A propósito, o endereço é:
http://www.cfh.ufsc.br/~wfil/amorfalacia.htm
Interessante o post, as histórias (ou estórias?) do Quintino fizeram-me lembrar de um boato contado em aula de Direito Constitucional, atribuído a Saulo Ramos, quando Consultor Geral da República no Governo Sarney, em 1989, ao analisar a possibilidade de reedição de Medidas Provisórias cujo prazo tivesse se expirado ou quando o Congresso Nacional as tivesse rejeitado, seja quanto aos pressuposto ou ao mérito, citou um tão ilustre quanto desconhecido doutrinador italiano com nome um tanto “gastronômico” para convencer os congressitas de que “a melhor doutrina” entende perfeitamente possível a reedição das MP´s.
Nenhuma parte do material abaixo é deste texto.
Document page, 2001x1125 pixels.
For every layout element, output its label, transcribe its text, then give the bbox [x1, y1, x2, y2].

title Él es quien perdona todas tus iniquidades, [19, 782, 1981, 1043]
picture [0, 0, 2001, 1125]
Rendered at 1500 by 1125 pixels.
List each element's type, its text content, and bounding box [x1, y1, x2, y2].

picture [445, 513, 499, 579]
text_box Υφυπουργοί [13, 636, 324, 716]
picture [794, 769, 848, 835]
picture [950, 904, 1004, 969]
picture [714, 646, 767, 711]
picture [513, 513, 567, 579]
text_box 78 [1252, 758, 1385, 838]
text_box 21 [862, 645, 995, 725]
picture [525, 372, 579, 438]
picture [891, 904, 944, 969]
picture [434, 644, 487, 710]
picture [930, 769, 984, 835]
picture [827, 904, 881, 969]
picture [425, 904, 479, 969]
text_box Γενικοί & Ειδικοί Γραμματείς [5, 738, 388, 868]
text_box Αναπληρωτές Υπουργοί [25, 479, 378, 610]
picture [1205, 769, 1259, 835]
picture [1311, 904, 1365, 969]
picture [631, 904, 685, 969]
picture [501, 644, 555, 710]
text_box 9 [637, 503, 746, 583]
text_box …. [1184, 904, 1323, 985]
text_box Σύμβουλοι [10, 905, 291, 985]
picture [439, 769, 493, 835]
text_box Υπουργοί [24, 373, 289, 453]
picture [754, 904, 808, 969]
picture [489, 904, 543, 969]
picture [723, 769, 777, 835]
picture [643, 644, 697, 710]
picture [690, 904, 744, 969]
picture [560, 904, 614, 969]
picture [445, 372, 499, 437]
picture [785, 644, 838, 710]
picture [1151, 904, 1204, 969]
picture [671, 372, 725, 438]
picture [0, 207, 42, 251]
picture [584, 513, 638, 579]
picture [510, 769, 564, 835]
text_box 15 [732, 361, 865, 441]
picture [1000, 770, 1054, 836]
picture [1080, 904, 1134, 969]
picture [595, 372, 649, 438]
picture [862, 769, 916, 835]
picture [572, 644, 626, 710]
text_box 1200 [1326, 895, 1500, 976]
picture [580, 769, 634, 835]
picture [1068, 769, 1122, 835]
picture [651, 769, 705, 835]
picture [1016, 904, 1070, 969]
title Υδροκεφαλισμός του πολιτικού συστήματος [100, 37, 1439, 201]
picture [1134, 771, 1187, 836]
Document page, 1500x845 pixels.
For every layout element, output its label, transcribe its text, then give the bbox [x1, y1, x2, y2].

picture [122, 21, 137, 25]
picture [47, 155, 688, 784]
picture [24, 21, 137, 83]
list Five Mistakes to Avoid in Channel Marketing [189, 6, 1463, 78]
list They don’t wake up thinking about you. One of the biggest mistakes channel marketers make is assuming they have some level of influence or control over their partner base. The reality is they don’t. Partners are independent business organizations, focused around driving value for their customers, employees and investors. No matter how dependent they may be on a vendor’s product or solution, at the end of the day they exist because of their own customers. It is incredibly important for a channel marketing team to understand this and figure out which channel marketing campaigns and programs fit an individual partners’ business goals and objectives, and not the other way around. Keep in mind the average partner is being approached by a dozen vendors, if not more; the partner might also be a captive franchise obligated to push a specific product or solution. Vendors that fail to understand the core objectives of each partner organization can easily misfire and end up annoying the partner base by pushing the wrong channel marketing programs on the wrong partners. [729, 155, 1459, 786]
Pois bem, ultrapassada a questão, alguns meses depois, em Congresso de Direito Constuticional realizado na Itália, professores brasileiros que participavam do evento procuraram em inúmeras livrarias italianas o tal doutrinador referenciado no parecer, sem, no entento, encontrar uma publicação sequer em nome do ilustre. E questionando acerca do entendimento sobre a possibilidade de reedição dos Decreto-legge no Direito italiano receberam a resposta de que a tese era uma aporia por si só, já que esvaziaria o argumento da existência de situação urgente e relevante.
Fora as palavras do professor que contou a história não encontrei outros registros do ocorrido, mas se tal fato é verdade, imagine-se o quão ousada foi a estratégia e o sucesso que obteve.
Os falsos argumentos estão por toda parte, cuidar para não cair neles deve ser o papel de todos, e mais ainda dos juristas.